Line 275: "the highest TFA levels in the Dreisam River were observed during the 2023/2024 winter". To me this is not clear from the figure - it looks relatively constant, when considering the fluctuation from sample to sample...?
Line 277: "TFA concentrations increased with discharge". Is this statistically significant - it is not so easy to see from the figure, I think. Sometimes there seem to be a clear positive relationship between the two, sometimes not...
Line 334: "The Dreisam River exported 48 ± 21 % more TFA." This seems like a very uncertain calculation, since according to the figure in 2023 there was no surplus and in 2024 the surplus was around 100%? Taking average of two such different numbers makes no sense to me. Furthermore, how can the uncertainty be so small when taking average of two so different years? There should be input from agriculture in both years unless there is a very good (hydrological) reason for this to be so different. Although quantifying the contribution from agriculture is very important, I am not convinced it is scientifically reasonable to do from these data as apparently uncertainty is very high (which is actually expected for a whole catchment exercise)
Line 341: "main Dreisam catchment" is this the same as what is denoted DRC throughout the text?
Figure 4: Why use standard error, not standard deviation, so that it is easier to compare statistical significance?
Table 5: “Eq. 9” Do you mean Eq.8? I see no eq. 9.
Line 382: In general, water isotopes seem to show minor seasonal fluctuation, compared to what you would expect in the precipitation (though precipitation isotopes for the present study seems not to be shown). It guess this would suggest the rivers are mainly fed by groundwater? Does this fit with your understanding of the system?
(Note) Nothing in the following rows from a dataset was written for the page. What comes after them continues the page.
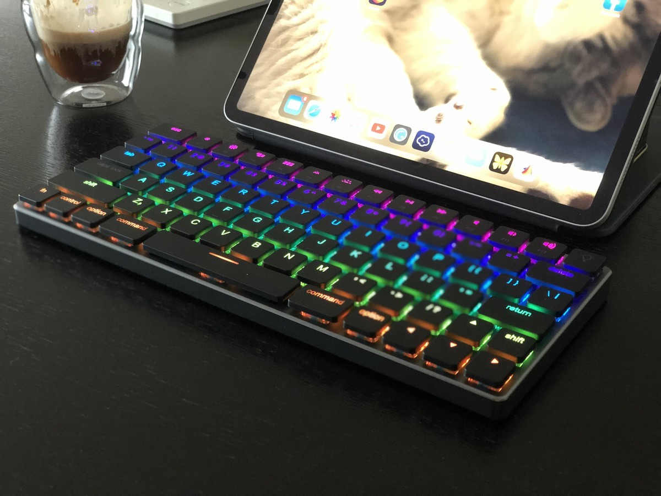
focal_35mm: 52
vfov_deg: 28.0
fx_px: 993
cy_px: 248
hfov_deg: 36.8
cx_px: 330
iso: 250
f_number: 2.4
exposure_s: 1/8
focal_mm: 6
Does it fit with the fluctuations in TFA? Do you have stable isotope data for precipitation that could be included?
Section 4.2: Although highly interesting, this section seems very speculative and I think it should be minimized and uncertainties put more forward.
Line 421-427: Taking an average of two very different years (in terms of hydrology and TFA balance) doesn´t make sense to me even if the average precipitation volume of the area lies between the two.
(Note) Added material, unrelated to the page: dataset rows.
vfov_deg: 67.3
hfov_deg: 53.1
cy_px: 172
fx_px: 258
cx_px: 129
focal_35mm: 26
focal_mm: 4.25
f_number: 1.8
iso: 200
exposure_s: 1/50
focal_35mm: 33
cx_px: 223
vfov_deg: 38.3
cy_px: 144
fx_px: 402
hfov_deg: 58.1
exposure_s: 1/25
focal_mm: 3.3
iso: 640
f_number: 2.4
Line 444: 100% molar yield is highly unlikely (pesticides are rarely degraded 100% to one compound, and a significant fraction of TFA and possibly the pesticides themselves will be removed with the crops). It is important to mention that this is highly unlikely, and also important to mention that so far, TFA from PPP is mainly hypothetical/potential (Joerss et al use the term "estimations of TFA formation potentials "). For the few compounds, where TFA was demonstrated in the EFSA conclusions and elsewhere, (much) smaller fractions than 100% was found.
Line 445: I doubt that manure will add much TFA compared to pesticides, but I guess you could calculate from published values for TFA in manure, mentioned in the Introduction?
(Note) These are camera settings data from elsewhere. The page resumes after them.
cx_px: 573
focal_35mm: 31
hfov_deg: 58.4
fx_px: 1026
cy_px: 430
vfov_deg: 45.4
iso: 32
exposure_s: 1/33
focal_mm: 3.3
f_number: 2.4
Line 454: “Eq. 9” Do you mean Eq.8? I see is no eq. 9.
Line 458-465: What about the year-to-year variation that may be quite large, as you show in table 4 and which has also been shown by others (much higher than the 5% you mention as an average yearly increase). Maybe this should be discussed here as well?
Line 475: "reported for the degradation of precursor PPP". I would suggest to change into "reported for the potential degradation of precursor PPP"
Line 478: "mean residence times of 2-5 years". Why not shorter than 2 years? Is it not applicable for one year (11-16 months, line 460) as in the present manuscript?